Proposed Seattle transportation levy tacks on $100M more after public feedback


Seattle Mayor Bruce Harrell has announced an updated transportation levy proposal that adds an additional $100 million to fund transportation projects that Seattle residents have prioritized.

The now $1.45 billion levy proposal was adjusted following a period of public engagement on the draft proposal last month.

Seattle already has the nine-year, $930 million Levy to Move Seattle passed in 2015, but it is set to expire at the end of this year. It costs the owner of a median-priced Seattle property about $24 per month.

If Seattle voters approve the updated levy proposal, it would increase the monthly cost by $17 per month for a median assessed home costing $866,000.

Despite a tax rate at less than half of the average large city, the Lincoln Institute of Land Policy's 2023 report on property taxes found Seattle homeowners paid a median $6,650 in tax year 2022. That's higher than all but seven large cities the nonprofit studied, largely due to outsized property values.

The original proposal from last month would have cost a median Seattle home roughly $36 per month from the expiring Levy to Move Seattle. The updated levy would cost $41 per month if approved.

“The revised proposal would give [the Seattle Department of Transportation] 17% more purchasing power to maintain [and] modernize our streets than the current Levy to Move Seattle,” Seattle Department of Transportation Director Greg Spotts said in a statement.

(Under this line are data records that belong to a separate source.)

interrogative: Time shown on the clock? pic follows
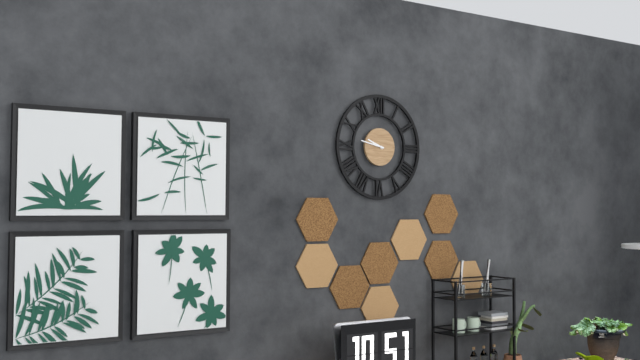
9:47
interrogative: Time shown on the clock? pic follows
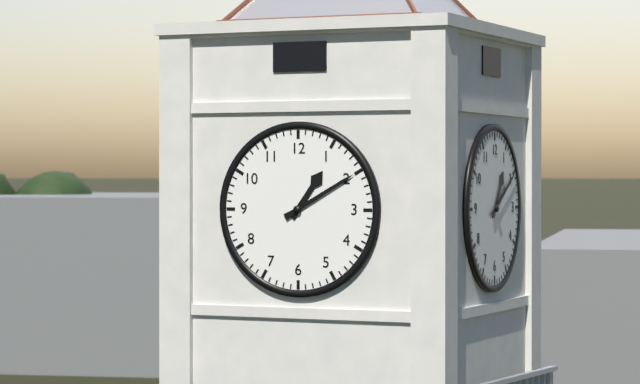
1:10
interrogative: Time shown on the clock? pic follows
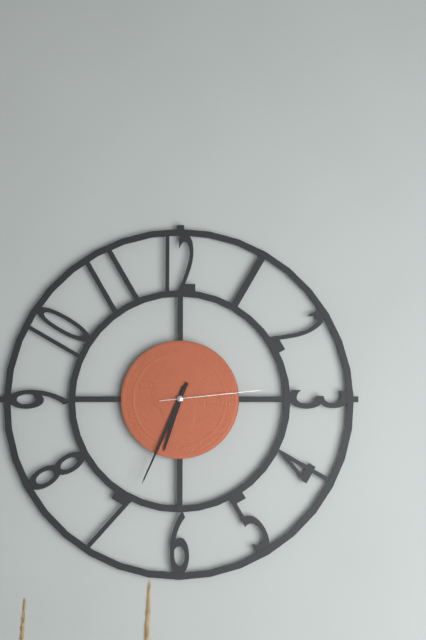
6:34:14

The proposed levy, if approved, would see the largest portion of funding – $423 million over the lifecycle of the levy – go toward repaving and other improvements of Seattle streets. That would include paving 38% of the busiest blocks where streets are in poor condition.

Other areas that the generated funding would go to improved pedestrian and bicyclist connectivity to light rail stations, transit access and reliability, and bridge maintenance and replacement planning.

“With a focus on the essential needs of our city and its residents, this levy proposal will deliver projects and improvements to keep people moving and to keep people safe,” Harrell said.

The proposed levy will need to make its way through the Seattle City Council before landing on the ballot for the city’s voters this fall.